Pendant les Cent Jours, "M. Delorme offrit à l'Empereur à titre patriotique et pour le temps que durerait la guerre, le revenu du Passage Delorme qui s'évelait à 60,000 francs. Un article du Moniteur ci annexé du 21 mai 1815 constate ce fait". 1/6/1849 Légion d'Honneur notice 109095

Le Moniteur universel 21 mai 1815 p 2 col 3

Alfred de Tamisier fit sa carrière sous la Restauration, régime qui était loin d'être au goût de son beau-père puisqu'il aurait refusé d'être décoré de la Légion d'Honneur avant le retour d'un Bonaparte au pouvoir.
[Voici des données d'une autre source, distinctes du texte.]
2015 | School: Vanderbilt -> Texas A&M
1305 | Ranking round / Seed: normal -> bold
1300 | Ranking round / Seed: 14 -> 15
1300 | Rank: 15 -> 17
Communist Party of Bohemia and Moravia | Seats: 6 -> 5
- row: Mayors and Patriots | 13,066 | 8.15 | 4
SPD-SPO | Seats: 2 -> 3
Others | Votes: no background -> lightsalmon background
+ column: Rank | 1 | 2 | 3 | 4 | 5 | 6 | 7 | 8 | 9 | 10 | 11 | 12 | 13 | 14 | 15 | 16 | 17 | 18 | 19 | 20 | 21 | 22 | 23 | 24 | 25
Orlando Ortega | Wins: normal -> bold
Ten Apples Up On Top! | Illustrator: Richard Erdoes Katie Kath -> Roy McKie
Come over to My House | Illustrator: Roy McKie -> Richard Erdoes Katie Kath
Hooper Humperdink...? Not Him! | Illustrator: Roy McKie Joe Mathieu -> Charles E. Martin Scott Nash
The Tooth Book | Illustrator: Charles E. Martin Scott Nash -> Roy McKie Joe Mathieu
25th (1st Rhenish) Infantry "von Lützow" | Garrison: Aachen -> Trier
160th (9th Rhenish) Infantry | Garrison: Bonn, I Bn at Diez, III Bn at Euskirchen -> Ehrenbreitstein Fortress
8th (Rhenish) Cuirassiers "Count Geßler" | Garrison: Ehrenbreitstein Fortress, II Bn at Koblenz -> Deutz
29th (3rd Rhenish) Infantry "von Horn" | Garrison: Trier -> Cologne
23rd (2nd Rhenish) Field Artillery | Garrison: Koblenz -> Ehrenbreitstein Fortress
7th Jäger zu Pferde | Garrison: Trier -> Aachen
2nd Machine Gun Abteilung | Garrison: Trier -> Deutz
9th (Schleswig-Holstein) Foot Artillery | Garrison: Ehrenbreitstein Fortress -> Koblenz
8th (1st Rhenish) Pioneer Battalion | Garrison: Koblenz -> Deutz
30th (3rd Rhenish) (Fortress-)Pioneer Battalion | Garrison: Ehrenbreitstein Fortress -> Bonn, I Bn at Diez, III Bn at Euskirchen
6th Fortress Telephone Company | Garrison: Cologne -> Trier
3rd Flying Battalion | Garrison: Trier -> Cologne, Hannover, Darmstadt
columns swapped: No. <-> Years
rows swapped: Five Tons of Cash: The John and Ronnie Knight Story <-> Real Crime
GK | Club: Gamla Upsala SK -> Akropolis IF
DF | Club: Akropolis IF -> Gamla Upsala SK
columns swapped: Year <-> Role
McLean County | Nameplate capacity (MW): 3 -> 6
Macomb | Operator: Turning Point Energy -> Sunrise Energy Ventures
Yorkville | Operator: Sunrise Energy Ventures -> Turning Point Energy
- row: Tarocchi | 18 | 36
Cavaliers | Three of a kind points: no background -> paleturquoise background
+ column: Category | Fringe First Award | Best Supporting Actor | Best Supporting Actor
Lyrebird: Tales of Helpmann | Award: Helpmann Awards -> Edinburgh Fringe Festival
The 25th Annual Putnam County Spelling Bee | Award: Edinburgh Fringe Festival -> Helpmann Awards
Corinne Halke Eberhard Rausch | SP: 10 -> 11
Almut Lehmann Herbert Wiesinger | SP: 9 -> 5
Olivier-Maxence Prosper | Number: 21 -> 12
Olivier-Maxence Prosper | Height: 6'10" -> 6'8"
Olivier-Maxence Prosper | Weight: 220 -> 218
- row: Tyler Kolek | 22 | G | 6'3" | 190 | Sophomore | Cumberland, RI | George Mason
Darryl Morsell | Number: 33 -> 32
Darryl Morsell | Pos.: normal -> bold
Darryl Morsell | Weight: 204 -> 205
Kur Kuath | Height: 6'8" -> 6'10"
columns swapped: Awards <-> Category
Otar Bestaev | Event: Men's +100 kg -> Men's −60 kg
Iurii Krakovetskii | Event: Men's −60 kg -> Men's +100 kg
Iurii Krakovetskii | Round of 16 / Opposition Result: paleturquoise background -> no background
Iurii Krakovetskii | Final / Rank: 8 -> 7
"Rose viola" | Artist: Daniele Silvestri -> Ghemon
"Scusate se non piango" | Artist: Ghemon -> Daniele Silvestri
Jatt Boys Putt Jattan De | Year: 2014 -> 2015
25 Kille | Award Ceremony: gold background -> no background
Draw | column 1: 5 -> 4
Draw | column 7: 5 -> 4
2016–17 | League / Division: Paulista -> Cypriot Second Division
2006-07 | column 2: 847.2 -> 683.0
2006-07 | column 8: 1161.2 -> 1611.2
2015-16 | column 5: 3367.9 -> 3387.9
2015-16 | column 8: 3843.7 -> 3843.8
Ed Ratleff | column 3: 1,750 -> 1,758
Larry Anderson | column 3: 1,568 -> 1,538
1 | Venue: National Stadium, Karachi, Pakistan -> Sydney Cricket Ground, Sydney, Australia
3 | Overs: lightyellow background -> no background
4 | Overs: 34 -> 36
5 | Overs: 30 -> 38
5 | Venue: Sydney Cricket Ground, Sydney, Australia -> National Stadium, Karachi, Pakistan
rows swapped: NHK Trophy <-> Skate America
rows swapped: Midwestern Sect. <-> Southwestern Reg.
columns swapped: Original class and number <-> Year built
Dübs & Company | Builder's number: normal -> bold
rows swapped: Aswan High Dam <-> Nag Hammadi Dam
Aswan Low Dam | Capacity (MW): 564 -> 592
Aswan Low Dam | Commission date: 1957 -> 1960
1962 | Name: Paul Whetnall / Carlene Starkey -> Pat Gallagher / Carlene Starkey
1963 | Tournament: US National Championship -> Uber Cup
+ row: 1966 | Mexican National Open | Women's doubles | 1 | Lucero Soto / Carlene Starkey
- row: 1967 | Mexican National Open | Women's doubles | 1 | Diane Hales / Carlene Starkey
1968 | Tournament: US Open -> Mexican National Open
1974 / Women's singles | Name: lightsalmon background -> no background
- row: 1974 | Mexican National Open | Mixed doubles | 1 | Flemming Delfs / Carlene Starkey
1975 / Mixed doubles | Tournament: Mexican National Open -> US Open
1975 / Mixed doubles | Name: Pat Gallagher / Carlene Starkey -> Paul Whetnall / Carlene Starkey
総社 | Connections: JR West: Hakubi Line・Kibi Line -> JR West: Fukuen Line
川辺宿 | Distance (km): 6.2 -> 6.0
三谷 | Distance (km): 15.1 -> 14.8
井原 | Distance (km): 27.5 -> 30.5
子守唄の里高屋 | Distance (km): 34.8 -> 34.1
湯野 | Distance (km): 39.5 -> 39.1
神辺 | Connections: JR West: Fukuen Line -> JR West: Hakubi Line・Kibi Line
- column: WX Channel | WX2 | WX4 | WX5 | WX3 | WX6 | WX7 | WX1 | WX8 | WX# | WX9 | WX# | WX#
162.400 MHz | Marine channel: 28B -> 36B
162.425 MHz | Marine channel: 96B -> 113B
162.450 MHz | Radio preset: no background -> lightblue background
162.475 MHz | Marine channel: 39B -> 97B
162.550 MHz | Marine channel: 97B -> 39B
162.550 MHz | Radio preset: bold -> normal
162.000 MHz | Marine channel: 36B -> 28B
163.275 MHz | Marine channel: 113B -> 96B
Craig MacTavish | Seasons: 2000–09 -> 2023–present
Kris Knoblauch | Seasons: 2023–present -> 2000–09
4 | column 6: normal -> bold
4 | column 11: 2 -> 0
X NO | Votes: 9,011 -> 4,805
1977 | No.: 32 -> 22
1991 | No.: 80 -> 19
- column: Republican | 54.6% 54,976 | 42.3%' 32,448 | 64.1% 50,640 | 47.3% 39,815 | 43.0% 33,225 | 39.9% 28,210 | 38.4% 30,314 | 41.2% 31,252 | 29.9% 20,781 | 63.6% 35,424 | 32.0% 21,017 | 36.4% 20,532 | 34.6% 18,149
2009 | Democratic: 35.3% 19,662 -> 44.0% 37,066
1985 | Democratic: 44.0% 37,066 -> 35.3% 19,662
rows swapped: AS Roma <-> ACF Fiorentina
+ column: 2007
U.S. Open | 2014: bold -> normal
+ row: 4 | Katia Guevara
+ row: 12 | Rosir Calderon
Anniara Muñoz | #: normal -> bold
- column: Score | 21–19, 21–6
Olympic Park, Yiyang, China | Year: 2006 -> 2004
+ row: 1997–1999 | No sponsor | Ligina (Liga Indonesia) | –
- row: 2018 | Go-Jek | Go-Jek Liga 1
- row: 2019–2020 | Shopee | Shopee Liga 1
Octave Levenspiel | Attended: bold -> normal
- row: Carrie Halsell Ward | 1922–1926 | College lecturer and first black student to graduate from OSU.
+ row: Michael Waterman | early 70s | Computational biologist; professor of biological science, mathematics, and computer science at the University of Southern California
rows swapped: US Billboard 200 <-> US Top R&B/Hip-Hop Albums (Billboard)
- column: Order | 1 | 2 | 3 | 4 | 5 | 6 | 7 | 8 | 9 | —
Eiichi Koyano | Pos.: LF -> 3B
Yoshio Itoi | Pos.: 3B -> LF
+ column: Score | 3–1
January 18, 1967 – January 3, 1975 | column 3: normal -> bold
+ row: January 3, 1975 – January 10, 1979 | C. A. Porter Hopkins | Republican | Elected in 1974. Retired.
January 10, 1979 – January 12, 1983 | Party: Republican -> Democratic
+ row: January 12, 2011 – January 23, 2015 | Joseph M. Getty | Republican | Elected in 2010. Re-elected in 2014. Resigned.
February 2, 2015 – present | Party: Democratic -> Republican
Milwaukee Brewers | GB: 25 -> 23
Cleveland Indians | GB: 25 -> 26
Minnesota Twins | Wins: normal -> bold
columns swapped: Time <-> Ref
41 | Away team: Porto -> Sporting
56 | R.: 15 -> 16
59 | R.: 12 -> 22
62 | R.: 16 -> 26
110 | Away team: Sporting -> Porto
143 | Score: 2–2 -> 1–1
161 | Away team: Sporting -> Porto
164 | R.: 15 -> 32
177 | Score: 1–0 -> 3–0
Il l'obtint le 1° juin 1849, six mois après l'élection à la présidence de la république de Louis Napoléon Bonaparte.
Un autre des gendres de Charles Arnould Delorme fut aide de camp du maréchal Ney, il écrivit ses mémoires disponibles sur Gallica.

Souvenirs militaires par Octave Le Vavasseur

Le beau-père de Pierre Alfred de Tamisier, Charles Arnould Delorme, fut, entre autres, le créateur du premier passage couvert de Paris, de soixante douze mètres, entre l'actuel 177 rue St Honoré et le 188 rue de Rivoli.
"Il est une ancienne galerie que je ne me pardonnerais pas d'oublier : c'est la galerie Delorme, nouvel exemple des caprices de la mode. Lorsqu'en effet elle vint, la première, offrir aux dames l'occasion de marcher entre deux rangs de glaces, et de n'arriver aux Tuileries qu'après avoir consulté sur leur toilette quarante ou cinquante miroirs, son enceinte pouvait à peine contenir la foule qui s'y pressait : une jolie femme s'arrangeait toujours pour que le passage Delorme se trouvât sur son chemin. Que les tems sont changés! Des enfans et leurs bonnes, quelques solliciteurs qui vont au château, et ne veulent pas descendre de fiacre trop près de la grille, quelques personnes qui se rendent à leurs affaires traversent rapidement; voilà tout ce qu'on remarque au passage Delorme. Moins volage, je l'ai vu des mêmes yeux qu'autrefois, et je l'ai trouvé toujours joli."
Joseph Costa de Beauregard Les nouveaux tableaux de Paris 1828

Ci-contre, une vue en 1870 du passage qui sera démoli en 1896.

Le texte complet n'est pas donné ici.